Current genome characterization efforts will eventually provide insight into the genetic alterations that occur in most cancers and may define new therapeutic targets. However, most epithelial cancers harbor hundreds of genetic alterations as a consequence of genomic instability. For example, whereas recurrent somatic alterations occur in a small number of genes in high-grade ovarian cancers, ovarian cancer genomes are characterized by multiple regions of copy number gain and loss involving at least 1825 genes. This genomic chaos complicates efforts to identify biologically relevant mutations critical for tumor maintenance.
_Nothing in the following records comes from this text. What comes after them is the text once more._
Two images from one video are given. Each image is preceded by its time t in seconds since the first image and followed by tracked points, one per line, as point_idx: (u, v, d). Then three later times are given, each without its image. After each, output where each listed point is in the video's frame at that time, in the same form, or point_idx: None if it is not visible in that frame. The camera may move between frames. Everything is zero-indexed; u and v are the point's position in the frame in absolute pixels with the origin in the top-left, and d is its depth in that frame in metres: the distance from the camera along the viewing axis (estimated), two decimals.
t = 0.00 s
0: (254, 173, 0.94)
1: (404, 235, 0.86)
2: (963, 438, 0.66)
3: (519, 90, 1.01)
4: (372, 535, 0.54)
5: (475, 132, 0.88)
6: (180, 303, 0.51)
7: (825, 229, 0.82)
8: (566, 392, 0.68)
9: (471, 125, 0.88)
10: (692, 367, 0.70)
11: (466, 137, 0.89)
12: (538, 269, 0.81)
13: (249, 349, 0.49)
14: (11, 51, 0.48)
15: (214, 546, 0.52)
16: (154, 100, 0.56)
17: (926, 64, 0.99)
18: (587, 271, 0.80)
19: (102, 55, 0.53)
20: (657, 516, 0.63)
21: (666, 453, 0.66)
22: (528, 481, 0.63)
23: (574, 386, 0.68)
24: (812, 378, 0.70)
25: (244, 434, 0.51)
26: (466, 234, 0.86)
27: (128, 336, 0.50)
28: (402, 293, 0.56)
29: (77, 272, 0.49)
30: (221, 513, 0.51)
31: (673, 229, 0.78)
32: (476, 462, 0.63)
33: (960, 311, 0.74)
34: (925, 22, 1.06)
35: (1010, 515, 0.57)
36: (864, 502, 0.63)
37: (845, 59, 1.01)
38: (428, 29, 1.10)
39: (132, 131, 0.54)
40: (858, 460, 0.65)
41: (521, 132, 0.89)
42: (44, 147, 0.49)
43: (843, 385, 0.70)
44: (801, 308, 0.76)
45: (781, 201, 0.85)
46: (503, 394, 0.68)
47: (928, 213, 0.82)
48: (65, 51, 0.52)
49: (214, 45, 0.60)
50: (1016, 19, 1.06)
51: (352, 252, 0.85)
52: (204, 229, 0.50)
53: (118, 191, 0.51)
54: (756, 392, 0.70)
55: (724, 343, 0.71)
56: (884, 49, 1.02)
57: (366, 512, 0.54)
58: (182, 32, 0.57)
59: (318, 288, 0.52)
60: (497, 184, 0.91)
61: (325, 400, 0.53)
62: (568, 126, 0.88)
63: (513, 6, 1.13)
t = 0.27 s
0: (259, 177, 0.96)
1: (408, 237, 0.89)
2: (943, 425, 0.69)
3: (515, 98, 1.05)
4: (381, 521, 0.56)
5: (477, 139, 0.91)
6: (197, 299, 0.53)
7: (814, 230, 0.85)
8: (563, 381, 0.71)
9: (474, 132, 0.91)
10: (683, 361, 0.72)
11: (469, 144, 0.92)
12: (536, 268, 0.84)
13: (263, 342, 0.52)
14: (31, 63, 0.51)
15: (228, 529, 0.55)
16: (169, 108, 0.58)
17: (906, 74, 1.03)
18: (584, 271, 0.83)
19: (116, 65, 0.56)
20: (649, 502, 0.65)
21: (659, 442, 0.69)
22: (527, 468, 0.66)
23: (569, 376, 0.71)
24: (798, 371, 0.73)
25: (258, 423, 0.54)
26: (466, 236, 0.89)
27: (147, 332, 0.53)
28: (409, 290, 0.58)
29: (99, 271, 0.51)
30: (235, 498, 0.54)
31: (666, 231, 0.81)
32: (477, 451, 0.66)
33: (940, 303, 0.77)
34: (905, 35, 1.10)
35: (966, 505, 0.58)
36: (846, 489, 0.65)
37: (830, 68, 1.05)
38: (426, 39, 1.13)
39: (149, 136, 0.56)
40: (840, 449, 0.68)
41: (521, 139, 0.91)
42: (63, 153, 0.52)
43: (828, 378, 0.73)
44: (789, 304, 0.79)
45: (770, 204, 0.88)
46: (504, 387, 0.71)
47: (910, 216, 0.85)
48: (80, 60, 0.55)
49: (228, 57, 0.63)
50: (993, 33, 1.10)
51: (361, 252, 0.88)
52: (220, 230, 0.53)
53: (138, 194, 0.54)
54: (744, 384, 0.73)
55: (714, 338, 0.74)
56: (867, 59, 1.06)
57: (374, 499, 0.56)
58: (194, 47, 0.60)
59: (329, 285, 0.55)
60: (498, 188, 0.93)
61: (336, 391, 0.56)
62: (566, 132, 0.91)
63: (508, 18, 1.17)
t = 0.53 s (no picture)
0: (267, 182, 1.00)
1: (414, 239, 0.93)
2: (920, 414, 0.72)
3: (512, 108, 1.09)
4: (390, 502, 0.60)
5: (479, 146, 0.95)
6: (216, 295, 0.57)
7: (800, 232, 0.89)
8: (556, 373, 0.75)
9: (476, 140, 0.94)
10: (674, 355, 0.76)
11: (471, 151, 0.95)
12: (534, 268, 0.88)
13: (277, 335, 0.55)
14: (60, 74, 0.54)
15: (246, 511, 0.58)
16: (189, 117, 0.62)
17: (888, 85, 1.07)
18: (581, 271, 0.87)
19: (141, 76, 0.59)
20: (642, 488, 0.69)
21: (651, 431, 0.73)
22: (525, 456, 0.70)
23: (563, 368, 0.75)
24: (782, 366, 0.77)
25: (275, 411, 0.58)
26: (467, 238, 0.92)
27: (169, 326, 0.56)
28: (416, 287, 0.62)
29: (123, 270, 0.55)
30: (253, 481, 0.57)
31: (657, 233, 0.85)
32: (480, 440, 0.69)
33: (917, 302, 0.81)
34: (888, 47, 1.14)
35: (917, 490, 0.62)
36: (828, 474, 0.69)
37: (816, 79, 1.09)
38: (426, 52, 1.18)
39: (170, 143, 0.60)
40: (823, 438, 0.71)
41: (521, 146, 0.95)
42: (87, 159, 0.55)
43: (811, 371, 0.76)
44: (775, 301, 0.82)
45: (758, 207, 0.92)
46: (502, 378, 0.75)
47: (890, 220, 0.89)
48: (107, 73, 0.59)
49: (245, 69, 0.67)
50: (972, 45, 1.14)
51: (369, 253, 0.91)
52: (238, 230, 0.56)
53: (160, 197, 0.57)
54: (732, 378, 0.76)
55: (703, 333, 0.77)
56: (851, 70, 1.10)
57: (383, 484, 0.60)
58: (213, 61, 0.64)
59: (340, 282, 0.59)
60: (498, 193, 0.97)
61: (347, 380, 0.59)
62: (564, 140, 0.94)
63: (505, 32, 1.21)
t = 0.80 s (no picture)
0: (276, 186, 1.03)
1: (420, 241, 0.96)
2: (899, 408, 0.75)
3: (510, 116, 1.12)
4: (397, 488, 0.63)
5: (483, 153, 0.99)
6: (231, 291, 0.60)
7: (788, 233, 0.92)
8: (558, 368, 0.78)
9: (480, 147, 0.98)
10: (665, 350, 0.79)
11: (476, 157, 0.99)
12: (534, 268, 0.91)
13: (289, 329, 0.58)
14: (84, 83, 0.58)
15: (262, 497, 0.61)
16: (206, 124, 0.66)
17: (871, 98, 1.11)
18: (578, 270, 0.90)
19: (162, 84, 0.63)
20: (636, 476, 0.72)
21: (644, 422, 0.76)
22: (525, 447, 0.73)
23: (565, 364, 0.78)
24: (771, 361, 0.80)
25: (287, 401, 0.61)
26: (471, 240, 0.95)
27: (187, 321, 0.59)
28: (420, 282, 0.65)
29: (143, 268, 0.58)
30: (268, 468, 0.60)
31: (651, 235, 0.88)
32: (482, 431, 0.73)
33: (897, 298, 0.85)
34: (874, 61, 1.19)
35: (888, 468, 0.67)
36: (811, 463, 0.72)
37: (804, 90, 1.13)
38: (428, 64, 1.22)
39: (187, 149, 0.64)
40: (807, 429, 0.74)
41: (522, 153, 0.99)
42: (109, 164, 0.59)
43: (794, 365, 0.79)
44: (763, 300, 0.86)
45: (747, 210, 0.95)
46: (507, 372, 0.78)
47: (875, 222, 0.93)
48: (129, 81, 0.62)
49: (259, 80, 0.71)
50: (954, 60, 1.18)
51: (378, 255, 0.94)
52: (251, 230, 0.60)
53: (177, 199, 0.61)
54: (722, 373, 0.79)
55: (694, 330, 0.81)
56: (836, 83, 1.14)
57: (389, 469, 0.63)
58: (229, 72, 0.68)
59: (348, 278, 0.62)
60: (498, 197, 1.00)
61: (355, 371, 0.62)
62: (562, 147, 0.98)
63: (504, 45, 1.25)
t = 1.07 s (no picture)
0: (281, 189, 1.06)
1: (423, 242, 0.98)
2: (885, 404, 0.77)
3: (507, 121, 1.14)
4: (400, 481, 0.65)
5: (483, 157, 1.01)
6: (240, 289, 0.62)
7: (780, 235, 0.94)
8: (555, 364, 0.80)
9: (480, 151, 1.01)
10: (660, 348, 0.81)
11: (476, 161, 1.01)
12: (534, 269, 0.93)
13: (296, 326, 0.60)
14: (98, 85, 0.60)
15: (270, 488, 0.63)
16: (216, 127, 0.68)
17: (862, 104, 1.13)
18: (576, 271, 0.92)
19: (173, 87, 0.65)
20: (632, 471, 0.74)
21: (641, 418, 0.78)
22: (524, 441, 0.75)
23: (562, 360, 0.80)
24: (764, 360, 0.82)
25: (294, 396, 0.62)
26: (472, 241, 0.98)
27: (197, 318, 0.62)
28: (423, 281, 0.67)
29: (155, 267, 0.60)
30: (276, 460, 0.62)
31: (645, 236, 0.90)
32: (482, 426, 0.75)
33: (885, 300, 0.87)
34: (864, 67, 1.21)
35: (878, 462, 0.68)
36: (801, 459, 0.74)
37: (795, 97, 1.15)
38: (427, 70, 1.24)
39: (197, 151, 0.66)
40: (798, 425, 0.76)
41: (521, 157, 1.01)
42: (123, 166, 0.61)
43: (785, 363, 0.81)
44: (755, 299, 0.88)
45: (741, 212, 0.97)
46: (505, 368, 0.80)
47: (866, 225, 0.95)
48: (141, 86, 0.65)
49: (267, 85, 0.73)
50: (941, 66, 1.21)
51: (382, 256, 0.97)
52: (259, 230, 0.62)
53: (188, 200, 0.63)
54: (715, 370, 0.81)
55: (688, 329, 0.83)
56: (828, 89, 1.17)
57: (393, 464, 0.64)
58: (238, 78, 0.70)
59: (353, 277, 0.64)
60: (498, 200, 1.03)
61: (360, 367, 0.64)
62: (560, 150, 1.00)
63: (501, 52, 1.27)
To isolate which recurrent genetic alterations are involved in cancer initiation, tumor maintenance, and/or metastasis, functional assays can be performed after systematic manipulation of the candidate oncogenes. Results from Project Achilles was combined, a large scale screening effort to identify genes essential for proliferation and survival in human cancer cell lines with genome characterization of high-grade ovarian cancers. Using this approach, an oncogene candidate  was identified, ID4, which was amplified in 32% of high-grade serous ovarian cancers. ID4 is overexpressed in a large fraction of high-grade serous ovarian cancers, and ovarian cancer cell lines that overexpress ID4 are highly dependent on ID4 for survival and tumorigenicity. Expression of ID4 at levels corresponding to those observed in patient-derived samples induced transformation of immortalized ovarian and FT epithelial cells.

In summary, a targeted TPN was developed capable of precisely delivering siRNA into the tumor parenchyma, and have combined this technology with large-scale methods to credential ID4 as an oncogene target in ovarian cancer. Because large-scale efforts to characterize all cancer genomes accelerate, this capability illustrates a path to identify genes that are altered in tumors, validate those that are critical to cancer initiation and maintenance, and rapidly evaluate in vivo the subset of such genes amenable to RNAi therapies and clinical translation. These observations not only credential ID4 as an oncogene in 32% of high-grade ovarian cancers but also provide a framework for the identification, validation, and understanding of potential therapeutic cancer targets.